- **Your objective**: The records below are to be reproduced exactly, with every picture left out.

[Extracted information]

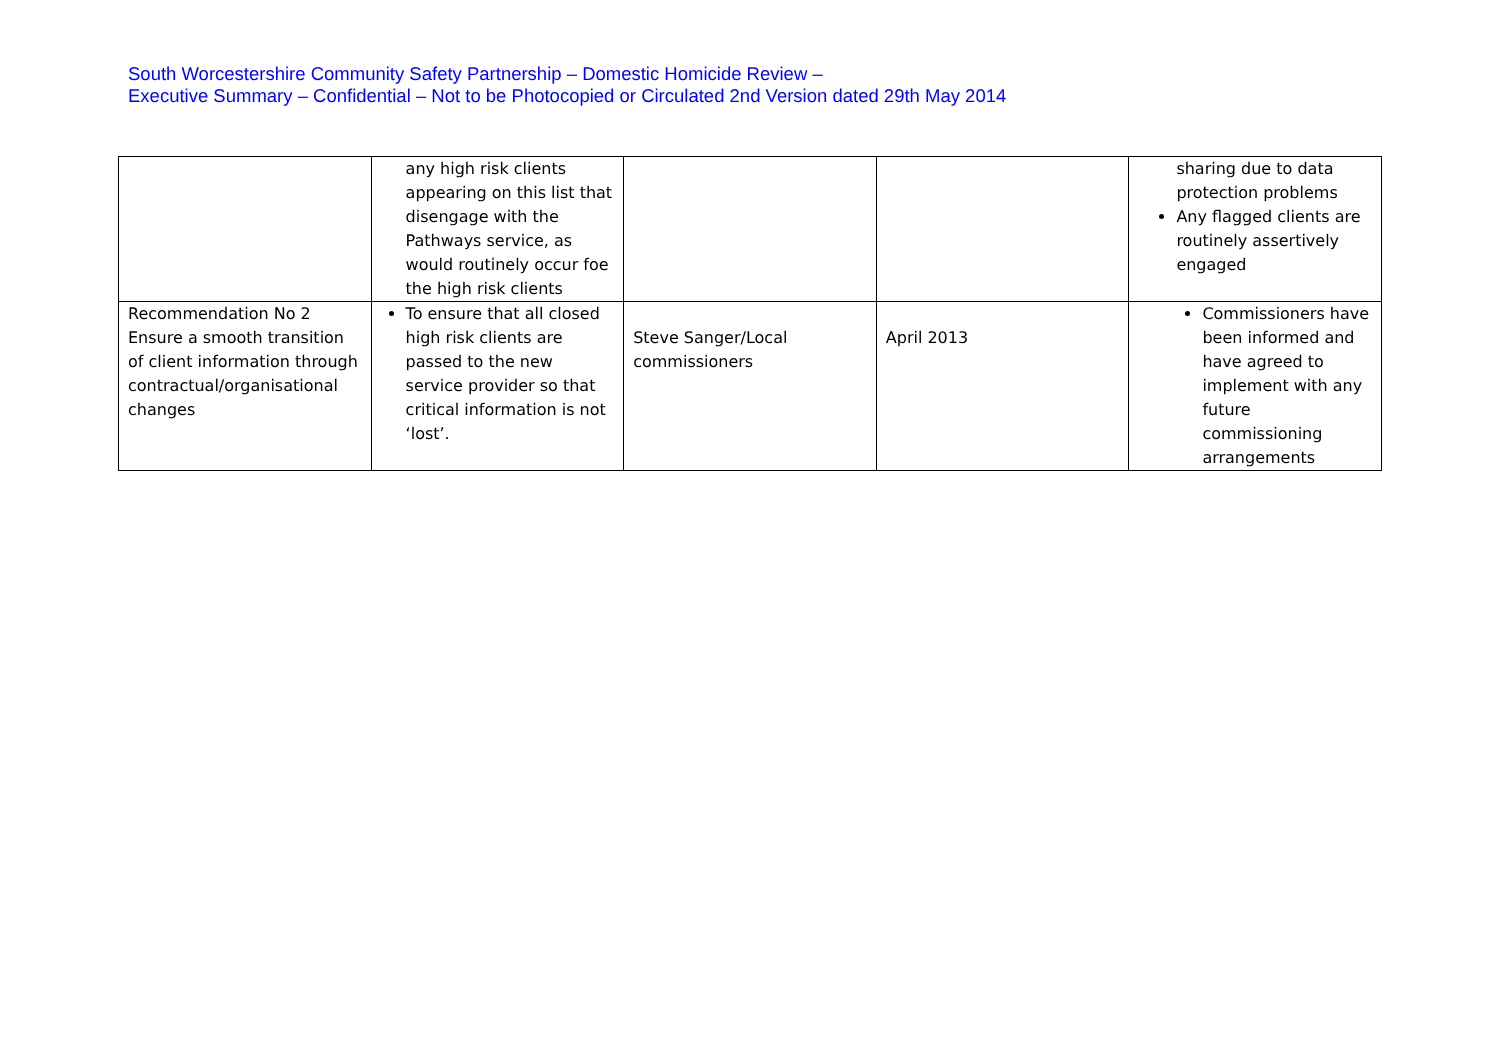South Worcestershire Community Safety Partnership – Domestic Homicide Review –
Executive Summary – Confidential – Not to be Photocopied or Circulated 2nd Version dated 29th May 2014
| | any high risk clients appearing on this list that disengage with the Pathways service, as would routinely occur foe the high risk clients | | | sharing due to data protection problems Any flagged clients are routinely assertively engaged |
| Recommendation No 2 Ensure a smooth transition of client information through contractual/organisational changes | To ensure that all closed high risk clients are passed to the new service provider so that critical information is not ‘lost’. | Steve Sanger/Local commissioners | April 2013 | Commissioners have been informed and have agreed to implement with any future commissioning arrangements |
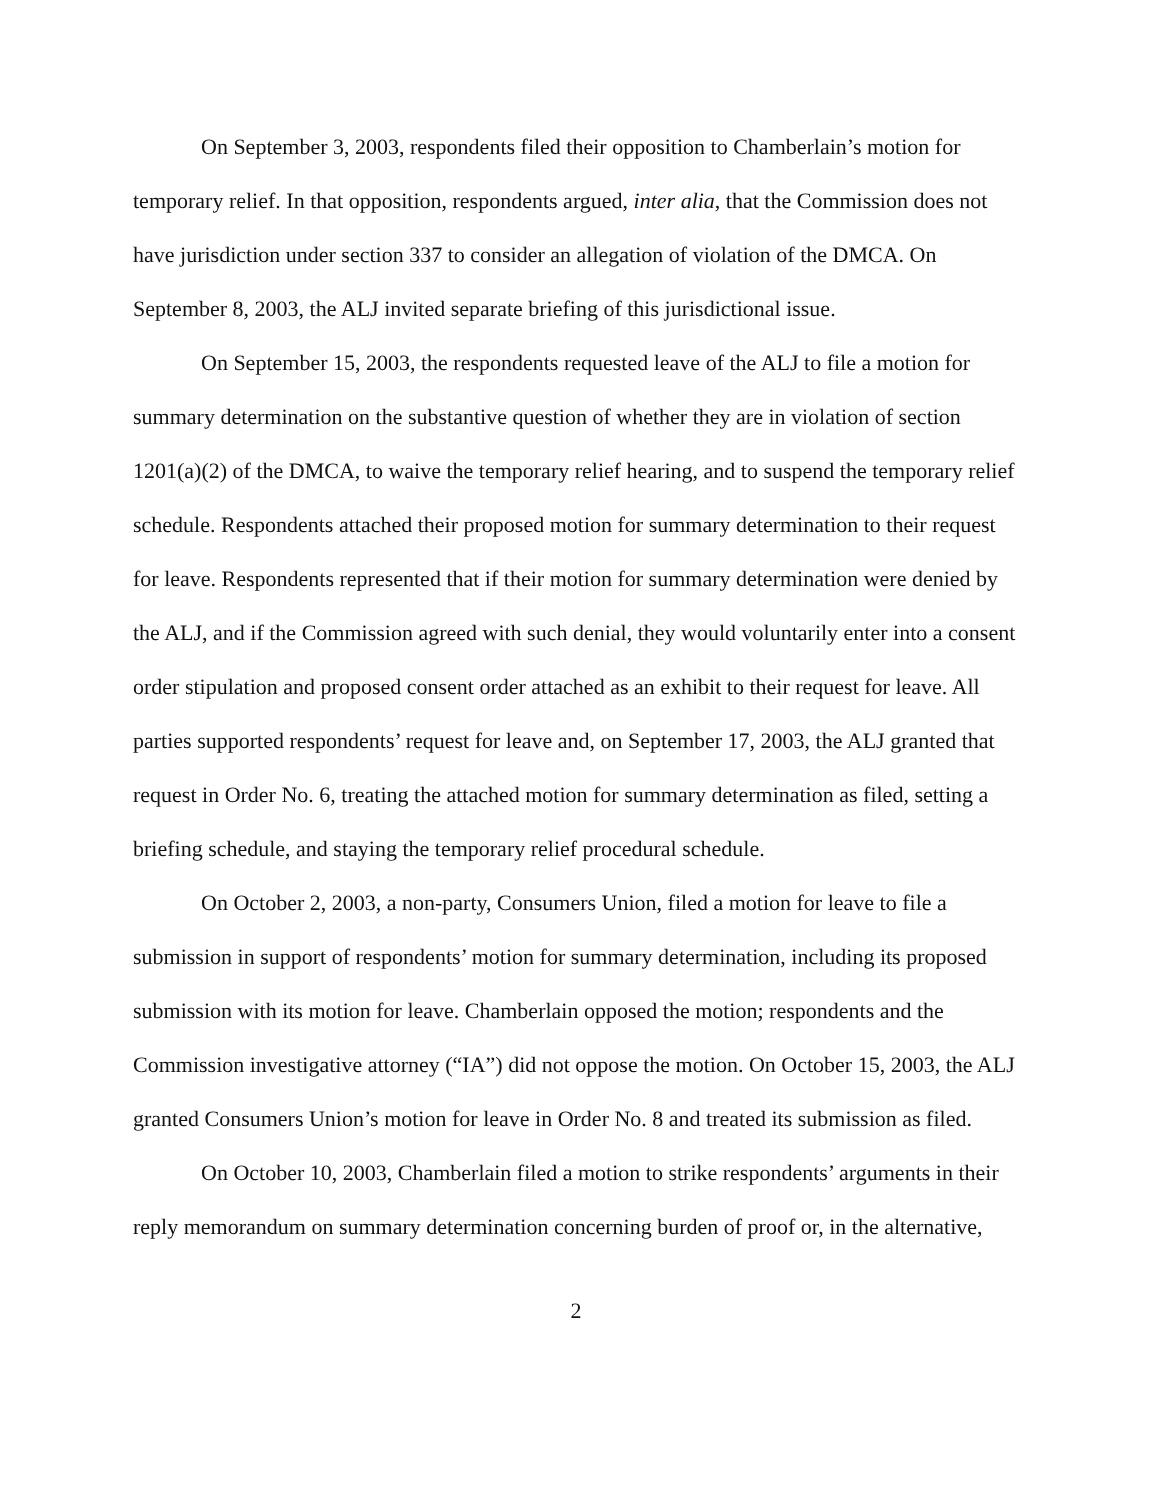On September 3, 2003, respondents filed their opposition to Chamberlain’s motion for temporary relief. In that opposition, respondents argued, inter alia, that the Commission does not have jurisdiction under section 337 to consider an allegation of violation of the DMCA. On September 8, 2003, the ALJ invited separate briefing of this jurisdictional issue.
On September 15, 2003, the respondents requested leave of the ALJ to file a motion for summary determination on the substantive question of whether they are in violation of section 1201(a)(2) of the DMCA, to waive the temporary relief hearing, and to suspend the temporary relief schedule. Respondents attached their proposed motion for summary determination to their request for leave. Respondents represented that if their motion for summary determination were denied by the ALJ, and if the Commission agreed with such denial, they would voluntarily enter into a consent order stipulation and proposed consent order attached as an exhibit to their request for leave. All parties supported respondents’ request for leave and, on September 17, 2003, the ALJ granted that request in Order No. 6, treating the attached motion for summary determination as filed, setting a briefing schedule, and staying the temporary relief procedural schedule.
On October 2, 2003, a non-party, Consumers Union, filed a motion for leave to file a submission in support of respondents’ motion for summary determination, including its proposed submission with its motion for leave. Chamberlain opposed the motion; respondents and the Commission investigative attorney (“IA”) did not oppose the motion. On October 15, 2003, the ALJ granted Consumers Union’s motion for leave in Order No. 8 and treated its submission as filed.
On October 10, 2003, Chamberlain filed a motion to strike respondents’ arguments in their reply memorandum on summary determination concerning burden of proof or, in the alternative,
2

[/Extracted information]

- **Solved problem**:
South Worcestershire Community Safety Partnership – Domestic Homicide Review –
Executive Summary – Confidential – Not to be Photocopied or Circulated 2nd Version dated 29th May 2014
| | any high risk clients appearing on this list that disengage with the Pathways service, as would routinely occur foe the high risk clients | | | sharing due to data protection problems Any flagged clients are routinely assertively engaged |
| Recommendation No 2 Ensure a smooth transition of client information through contractual/organisational changes | To ensure that all closed high risk clients are passed to the new service provider so that critical information is not ‘lost’. | Steve Sanger/Local commissioners | April 2013 | Commissioners have been informed and have agreed to implement with any future commissioning arrangements |
On September 3, 2003, respondents filed their opposition to Chamberlain’s motion for temporary relief. In that opposition, respondents argued, inter alia, that the Commission does not have jurisdiction under section 337 to consider an allegation of violation of the DMCA. On September 8, 2003, the ALJ invited separate briefing of this jurisdictional issue.
On September 15, 2003, the respondents requested leave of the ALJ to file a motion for summary determination on the substantive question of whether they are in violation of section 1201(a)(2) of the DMCA, to waive the temporary relief hearing, and to suspend the temporary relief schedule. Respondents attached their proposed motion for summary determination to their request for leave. Respondents represented that if their motion for summary determination were denied by the ALJ, and if the Commission agreed with such denial, they would voluntarily enter into a consent order stipulation and proposed consent order attached as an exhibit to their request for leave. All parties supported respondents’ request for leave and, on September 17, 2003, the ALJ granted that request in Order No. 6, treating the attached motion for summary determination as filed, setting a briefing schedule, and staying the temporary relief procedural schedule.
On October 2, 2003, a non-party, Consumers Union, filed a motion for leave to file a submission in support of respondents’ motion for summary determination, including its proposed submission with its motion for leave. Chamberlain opposed the motion; respondents and the Commission investigative attorney (“IA”) did not oppose the motion. On October 15, 2003, the ALJ granted Consumers Union’s motion for leave in Order No. 8 and treated its submission as filed.
On October 10, 2003, Chamberlain filed a motion to strike respondents’ arguments in their reply memorandum on summary determination concerning burden of proof or, in the alternative,
2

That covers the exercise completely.